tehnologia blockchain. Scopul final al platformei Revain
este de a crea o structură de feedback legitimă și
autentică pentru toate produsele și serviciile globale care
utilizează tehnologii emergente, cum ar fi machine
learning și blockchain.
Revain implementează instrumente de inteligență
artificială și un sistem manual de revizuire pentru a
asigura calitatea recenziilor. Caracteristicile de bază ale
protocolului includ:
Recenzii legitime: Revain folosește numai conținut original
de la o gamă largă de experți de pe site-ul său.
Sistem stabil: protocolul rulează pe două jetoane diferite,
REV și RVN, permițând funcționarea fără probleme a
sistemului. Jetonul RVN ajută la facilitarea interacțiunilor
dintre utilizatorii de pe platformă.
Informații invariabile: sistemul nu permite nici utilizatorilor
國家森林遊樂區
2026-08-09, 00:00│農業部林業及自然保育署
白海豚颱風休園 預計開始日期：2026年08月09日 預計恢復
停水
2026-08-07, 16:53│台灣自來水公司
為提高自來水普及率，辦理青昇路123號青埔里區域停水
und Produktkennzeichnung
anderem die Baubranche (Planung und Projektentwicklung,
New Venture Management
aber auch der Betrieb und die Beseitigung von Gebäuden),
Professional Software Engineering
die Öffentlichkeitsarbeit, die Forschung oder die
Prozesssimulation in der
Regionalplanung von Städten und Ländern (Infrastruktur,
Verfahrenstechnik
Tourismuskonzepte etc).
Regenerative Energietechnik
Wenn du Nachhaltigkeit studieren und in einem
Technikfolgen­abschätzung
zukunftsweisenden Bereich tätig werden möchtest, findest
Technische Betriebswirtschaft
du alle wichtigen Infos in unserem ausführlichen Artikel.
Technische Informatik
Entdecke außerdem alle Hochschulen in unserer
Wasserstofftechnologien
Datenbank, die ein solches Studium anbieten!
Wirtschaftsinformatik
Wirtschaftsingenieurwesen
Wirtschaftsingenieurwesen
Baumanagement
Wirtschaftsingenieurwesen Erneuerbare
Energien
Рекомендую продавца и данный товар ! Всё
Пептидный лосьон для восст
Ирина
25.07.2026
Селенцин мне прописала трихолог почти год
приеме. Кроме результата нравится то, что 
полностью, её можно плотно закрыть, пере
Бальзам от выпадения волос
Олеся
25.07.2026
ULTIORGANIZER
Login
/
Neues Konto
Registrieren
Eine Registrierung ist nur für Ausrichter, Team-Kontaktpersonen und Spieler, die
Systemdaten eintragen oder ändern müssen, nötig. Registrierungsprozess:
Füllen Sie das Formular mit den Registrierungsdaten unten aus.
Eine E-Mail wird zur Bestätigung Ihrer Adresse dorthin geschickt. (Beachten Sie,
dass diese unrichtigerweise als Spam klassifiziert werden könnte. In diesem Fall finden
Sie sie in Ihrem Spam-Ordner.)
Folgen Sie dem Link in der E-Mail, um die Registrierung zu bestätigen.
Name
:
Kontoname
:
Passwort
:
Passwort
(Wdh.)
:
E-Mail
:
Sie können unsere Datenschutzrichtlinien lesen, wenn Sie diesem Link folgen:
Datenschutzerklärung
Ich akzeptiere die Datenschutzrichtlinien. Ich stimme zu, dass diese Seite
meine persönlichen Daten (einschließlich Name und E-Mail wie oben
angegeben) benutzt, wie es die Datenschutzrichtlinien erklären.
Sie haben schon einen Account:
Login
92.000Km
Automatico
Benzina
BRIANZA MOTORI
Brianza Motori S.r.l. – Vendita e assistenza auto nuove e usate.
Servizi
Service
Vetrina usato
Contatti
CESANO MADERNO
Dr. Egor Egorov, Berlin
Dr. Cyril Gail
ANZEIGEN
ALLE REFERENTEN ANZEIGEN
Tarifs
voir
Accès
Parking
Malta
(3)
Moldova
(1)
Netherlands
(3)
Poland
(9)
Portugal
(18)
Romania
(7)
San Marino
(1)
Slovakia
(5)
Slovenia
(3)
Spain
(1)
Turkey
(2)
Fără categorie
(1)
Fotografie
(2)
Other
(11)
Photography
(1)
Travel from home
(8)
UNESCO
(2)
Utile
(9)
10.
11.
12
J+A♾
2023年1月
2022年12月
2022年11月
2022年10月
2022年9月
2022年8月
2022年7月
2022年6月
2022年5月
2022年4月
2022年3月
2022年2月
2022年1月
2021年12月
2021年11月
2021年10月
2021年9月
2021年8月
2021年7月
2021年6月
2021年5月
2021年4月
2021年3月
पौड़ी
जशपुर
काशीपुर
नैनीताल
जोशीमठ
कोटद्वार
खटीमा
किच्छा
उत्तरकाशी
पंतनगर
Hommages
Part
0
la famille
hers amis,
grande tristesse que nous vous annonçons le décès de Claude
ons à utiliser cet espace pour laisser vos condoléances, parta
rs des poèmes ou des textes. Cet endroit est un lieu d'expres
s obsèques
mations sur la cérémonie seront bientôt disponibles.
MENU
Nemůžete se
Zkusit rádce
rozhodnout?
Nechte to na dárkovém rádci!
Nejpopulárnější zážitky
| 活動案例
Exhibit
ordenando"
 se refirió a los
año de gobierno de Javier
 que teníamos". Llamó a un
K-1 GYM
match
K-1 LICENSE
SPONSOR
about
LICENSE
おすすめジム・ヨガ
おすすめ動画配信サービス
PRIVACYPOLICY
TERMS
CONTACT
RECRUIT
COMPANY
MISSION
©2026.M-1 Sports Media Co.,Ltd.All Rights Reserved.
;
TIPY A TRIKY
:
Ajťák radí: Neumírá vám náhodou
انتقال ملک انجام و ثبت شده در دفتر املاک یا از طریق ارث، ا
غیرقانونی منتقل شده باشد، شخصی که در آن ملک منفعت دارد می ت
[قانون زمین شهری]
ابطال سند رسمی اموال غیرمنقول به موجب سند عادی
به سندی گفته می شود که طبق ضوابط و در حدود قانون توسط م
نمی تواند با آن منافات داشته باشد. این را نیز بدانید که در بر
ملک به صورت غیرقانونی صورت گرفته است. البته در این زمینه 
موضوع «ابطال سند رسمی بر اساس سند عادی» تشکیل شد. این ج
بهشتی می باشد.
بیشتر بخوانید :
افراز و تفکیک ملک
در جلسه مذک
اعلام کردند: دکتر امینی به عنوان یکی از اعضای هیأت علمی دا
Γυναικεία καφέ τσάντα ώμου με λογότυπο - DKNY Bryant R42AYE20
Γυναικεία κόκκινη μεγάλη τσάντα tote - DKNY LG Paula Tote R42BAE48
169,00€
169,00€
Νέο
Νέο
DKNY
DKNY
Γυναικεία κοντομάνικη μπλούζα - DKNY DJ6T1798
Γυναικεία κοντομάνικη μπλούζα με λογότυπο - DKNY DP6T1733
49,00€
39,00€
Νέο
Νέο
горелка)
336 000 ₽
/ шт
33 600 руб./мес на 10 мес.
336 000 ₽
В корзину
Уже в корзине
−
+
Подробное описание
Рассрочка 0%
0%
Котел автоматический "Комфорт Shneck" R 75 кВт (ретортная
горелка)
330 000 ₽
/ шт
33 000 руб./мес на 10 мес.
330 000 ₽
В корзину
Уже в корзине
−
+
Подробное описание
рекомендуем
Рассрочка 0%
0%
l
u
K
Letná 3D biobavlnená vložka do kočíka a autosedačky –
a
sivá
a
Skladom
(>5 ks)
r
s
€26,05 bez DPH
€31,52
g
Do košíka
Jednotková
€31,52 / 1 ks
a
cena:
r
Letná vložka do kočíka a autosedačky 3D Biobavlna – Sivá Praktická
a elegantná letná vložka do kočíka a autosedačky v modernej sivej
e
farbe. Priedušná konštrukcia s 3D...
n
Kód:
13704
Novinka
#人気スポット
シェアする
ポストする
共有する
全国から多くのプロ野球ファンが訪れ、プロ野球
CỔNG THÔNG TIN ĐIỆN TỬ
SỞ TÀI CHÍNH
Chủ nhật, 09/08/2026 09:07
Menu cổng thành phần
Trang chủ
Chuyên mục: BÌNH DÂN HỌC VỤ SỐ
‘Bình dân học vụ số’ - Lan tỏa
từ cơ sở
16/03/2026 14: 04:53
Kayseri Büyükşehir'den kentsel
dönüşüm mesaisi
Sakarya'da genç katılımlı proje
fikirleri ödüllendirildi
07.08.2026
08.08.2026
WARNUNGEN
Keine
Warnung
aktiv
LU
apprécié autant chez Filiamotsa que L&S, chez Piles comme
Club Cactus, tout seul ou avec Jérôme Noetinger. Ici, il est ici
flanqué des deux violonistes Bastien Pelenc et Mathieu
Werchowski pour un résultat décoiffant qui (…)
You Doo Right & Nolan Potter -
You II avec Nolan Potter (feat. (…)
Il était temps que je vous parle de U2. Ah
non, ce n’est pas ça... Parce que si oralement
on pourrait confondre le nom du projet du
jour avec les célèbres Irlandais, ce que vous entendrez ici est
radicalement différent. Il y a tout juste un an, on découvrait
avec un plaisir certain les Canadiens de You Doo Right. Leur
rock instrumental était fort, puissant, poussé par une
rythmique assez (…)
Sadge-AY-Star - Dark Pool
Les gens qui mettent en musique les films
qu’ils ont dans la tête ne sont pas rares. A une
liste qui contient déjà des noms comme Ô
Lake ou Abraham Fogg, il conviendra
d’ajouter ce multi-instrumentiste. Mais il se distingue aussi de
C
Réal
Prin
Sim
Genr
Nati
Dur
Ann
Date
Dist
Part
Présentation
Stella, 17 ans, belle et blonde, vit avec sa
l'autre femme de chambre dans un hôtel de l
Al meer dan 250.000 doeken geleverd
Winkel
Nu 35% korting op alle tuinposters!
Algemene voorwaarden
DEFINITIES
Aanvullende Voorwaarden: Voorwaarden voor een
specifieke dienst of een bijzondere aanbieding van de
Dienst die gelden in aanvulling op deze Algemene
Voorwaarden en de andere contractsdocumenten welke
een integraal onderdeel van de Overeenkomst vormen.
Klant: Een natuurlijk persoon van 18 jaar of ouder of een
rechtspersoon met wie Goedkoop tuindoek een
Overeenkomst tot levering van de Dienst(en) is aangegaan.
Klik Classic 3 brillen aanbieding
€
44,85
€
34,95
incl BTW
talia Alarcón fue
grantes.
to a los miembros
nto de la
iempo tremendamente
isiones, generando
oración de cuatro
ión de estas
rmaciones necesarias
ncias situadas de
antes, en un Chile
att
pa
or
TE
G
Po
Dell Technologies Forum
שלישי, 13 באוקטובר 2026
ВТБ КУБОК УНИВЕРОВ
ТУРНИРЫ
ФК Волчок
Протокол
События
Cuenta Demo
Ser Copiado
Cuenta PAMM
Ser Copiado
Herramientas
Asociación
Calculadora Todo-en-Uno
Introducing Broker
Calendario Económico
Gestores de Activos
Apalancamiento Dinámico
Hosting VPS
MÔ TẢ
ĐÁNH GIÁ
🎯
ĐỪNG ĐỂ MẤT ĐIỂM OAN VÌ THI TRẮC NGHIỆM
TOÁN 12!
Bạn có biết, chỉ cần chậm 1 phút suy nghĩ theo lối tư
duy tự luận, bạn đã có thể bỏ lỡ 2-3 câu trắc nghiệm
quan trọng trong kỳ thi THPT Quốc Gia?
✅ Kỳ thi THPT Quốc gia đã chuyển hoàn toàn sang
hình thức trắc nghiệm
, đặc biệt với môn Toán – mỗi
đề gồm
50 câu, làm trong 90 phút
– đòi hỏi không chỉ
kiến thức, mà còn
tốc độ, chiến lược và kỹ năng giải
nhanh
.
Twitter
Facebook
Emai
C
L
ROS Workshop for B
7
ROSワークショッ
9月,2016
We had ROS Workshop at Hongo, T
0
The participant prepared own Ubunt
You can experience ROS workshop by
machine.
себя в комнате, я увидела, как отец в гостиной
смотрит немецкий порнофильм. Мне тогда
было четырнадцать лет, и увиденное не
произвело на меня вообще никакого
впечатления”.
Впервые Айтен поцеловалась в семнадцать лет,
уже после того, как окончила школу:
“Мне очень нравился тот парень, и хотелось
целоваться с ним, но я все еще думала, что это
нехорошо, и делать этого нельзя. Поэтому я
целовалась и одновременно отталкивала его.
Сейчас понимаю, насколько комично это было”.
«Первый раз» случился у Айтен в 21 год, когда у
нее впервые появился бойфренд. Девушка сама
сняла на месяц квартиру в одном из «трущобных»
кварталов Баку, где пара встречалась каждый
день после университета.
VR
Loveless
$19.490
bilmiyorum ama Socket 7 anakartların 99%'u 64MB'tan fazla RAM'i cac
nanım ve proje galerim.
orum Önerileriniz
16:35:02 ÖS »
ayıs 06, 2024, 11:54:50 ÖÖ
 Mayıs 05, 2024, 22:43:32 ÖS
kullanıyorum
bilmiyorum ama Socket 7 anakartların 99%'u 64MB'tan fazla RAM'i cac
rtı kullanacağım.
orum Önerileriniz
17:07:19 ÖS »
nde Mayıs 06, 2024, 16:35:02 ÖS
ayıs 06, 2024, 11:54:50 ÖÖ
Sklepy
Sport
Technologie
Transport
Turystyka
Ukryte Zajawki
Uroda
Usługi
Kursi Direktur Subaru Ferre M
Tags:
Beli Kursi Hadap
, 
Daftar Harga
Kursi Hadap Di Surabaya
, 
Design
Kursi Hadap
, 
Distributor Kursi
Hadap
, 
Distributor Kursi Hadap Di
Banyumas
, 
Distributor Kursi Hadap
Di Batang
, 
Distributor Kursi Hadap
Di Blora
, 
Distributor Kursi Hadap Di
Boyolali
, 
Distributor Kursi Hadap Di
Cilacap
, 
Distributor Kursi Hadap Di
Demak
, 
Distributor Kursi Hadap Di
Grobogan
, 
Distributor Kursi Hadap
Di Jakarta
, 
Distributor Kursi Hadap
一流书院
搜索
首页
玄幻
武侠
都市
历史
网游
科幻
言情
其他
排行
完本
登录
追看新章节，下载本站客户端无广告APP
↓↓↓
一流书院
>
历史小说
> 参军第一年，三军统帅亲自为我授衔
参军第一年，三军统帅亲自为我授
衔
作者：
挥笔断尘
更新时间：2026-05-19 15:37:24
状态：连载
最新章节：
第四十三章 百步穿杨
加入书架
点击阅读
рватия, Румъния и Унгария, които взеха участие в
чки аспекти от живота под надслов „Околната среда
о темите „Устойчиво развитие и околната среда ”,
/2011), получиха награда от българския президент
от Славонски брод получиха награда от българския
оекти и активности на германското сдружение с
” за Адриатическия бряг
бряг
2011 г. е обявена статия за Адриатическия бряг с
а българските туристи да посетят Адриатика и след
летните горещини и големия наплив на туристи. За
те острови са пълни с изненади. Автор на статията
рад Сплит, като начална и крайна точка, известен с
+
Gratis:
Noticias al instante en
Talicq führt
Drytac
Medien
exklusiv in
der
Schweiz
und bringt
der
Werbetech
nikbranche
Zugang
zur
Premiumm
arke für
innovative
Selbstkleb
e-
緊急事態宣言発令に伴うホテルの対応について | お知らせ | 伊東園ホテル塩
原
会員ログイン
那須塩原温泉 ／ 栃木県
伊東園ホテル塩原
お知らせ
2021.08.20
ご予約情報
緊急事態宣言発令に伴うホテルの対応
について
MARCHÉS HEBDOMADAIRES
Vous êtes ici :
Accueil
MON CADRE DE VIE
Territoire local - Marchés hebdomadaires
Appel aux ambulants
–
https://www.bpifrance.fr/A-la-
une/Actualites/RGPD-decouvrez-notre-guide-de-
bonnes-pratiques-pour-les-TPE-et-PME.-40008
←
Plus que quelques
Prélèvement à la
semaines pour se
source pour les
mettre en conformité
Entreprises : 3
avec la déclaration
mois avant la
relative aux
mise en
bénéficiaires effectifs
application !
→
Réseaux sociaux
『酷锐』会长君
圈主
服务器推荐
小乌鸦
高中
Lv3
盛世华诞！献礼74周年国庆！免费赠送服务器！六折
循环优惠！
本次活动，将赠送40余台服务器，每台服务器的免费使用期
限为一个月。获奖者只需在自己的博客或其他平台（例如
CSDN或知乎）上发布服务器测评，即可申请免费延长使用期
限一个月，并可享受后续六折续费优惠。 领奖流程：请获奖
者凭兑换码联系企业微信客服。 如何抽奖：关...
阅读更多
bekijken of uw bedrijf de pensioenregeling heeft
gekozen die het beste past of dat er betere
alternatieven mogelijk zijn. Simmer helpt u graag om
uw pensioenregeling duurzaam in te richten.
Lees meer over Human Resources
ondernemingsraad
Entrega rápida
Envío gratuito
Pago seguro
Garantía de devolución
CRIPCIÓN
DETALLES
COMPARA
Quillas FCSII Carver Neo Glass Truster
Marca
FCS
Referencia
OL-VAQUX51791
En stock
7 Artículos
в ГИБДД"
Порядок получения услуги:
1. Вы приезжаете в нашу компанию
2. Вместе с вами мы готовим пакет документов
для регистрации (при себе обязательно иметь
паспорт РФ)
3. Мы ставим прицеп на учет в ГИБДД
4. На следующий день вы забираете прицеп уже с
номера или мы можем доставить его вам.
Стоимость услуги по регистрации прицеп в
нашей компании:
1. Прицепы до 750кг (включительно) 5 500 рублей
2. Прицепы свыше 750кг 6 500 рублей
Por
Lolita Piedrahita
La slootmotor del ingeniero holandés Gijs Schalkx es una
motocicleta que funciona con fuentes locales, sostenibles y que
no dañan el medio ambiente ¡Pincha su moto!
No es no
____________________
The line with "Technische Betriebswirtschaft" is the last to include; transcribe exactly every line from the top of the material above down to it.

tehnologia blockchain. Scopul final al platformei Revain
este de a crea o structură de feedback legitimă și
autentică pentru toate produsele și serviciile globale care
utilizează tehnologii emergente, cum ar fi machine
learning și blockchain.
Revain implementează instrumente de inteligență
artificială și un sistem manual de revizuire pentru a
asigura calitatea recenziilor. Caracteristicile de bază ale
protocolului includ:
Recenzii legitime: Revain folosește numai conținut original
de la o gamă largă de experți de pe site-ul său.
Sistem stabil: protocolul rulează pe două jetoane diferite,
REV și RVN, permițând funcționarea fără probleme a
sistemului. Jetonul RVN ajută la facilitarea interacțiunilor
dintre utilizatorii de pe platformă.
Informații invariabile: sistemul nu permite nici utilizatorilor
國家森林遊樂區
2026-08-09, 00:00│農業部林業及自然保育署
白海豚颱風休園 預計開始日期：2026年08月09日 預計恢復
停水
2026-08-07, 16:53│台灣自來水公司
為提高自來水普及率，辦理青昇路123號青埔里區域停水
und Produktkennzeichnung
anderem die Baubranche (Planung und Projektentwicklung,
New Venture Management
aber auch der Betrieb und die Beseitigung von Gebäuden),
Professional Software Engineering
die Öffentlichkeitsarbeit, die Forschung oder die
Prozesssimulation in der
Regionalplanung von Städten und Ländern (Infrastruktur,
Verfahrenstechnik
Tourismuskonzepte etc).
Regenerative Energietechnik
Wenn du Nachhaltigkeit studieren und in einem
Technikfolgen­abschätzung
zukunftsweisenden Bereich tätig werden möchtest, findest
Technische Betriebswirtschaft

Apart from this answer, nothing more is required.